Even reading the definition of the 'premises' into the said Clause (e), would mean that the function of the Court is to decide whether or not a building or a part of a building let separately for use as residence is required bona fide by the landlord. The building let for residence in this case is the entire premises and consequently, I think, it is not open to me to further sub-divide that premises and order eviction with respect to a part thereof. The meaning would further become clear by reference to Clause (c) of proviso to Sub-section(l) of Section 14. That clause provides a ground for eviction if the premises are used for purpose other than for which they were let. There again, if part of the premises is used for some purpose other than the purposes for which it was let, a decree for ejectment will have to be passed with respect to the entire premises and not confined to a part thereof. If the object of the legislature was to confer power on the Courts to ration the accommodation, it is legitimate to think that they would have expressly so provided, particularly when legislation on the lines of rationing was in existence in some States when the Act in question was enacted. If the Courts were to divide the premises between a landlord and a tenant on the basis of pure physical sufficiency, it would become impossible in the absence of any express provisions in the Act to adjust the rights of landlord and tenant with respect to the parts divided between them in a case like the present.

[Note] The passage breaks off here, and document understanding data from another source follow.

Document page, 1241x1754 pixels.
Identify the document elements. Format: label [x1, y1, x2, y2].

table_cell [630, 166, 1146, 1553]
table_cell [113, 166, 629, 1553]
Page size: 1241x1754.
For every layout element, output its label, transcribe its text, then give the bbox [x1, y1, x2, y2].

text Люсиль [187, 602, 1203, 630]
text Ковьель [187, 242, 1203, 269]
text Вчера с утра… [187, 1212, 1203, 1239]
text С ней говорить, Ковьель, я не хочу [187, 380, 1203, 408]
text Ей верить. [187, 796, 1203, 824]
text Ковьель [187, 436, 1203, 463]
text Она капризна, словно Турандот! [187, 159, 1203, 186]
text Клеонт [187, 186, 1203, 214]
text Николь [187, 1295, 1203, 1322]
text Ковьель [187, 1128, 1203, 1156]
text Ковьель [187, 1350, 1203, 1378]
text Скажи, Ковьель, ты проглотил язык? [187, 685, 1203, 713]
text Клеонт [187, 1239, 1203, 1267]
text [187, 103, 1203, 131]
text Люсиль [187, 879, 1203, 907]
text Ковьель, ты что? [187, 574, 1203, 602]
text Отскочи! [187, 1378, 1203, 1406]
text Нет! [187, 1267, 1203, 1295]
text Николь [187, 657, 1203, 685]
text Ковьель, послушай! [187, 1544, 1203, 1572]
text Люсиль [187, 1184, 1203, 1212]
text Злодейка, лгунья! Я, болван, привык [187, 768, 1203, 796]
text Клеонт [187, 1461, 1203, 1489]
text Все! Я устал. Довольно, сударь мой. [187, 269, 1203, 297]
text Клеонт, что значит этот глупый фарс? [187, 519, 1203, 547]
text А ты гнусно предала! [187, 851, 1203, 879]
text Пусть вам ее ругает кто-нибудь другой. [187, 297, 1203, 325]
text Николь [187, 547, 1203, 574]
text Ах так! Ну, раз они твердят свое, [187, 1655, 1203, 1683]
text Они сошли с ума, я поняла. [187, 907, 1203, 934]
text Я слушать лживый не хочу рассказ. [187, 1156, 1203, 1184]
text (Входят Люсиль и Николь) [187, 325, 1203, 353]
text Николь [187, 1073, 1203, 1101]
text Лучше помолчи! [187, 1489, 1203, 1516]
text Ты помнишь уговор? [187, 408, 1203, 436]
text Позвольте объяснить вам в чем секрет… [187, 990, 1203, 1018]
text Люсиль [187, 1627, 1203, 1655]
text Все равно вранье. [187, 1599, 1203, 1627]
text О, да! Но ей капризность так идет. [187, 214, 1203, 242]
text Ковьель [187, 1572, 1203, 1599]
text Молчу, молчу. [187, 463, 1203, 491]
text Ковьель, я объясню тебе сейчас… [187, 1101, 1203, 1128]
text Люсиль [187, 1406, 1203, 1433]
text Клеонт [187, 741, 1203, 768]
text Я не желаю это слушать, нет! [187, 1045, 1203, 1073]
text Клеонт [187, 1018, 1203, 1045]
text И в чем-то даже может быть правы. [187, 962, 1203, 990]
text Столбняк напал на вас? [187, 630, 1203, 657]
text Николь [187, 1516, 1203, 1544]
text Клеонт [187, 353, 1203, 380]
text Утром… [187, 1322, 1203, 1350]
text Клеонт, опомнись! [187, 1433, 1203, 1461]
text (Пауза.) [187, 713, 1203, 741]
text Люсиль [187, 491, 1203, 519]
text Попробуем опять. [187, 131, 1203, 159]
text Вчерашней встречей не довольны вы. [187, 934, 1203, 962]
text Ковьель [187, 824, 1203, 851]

There may yet be another approach to the problem. A landlord may require only three rooms in a premises let under a single tenancy and consisting of five or six rooms. Even in such a case, the landlord does require the permises and if he finds that there exist no provisions for adjustment of his rights with the tenant with respect to the remaining rooms which may be left with the tenant, he may say that he requires the entire premises, because it is only then that his bona fide requirement can be satisfied. It is impossible to hold that a landlord, who has no accommodation for his own residence, should be deprived of his right to get possession merely on the ground that the entire premises is too big For his requirements. In the context of the present Act, I do not subscribe to the view that there exists any difference between contractual tenancies and statutory tenancies. Even in the case of latter type of tenancies, the problem facing the Courts would remain the same, namely, are the Courts competent to reshuffle and readjust the rights between the parties as to payment of the rent or otherwise? The two Courts of facts have found that the need of the landlord is bona fide. That being so, it must be held that the Tribunal was right in the view it took. The appeal is, therefore, dismissed with no order as to costs. The tenant will have one month to vacate the premises.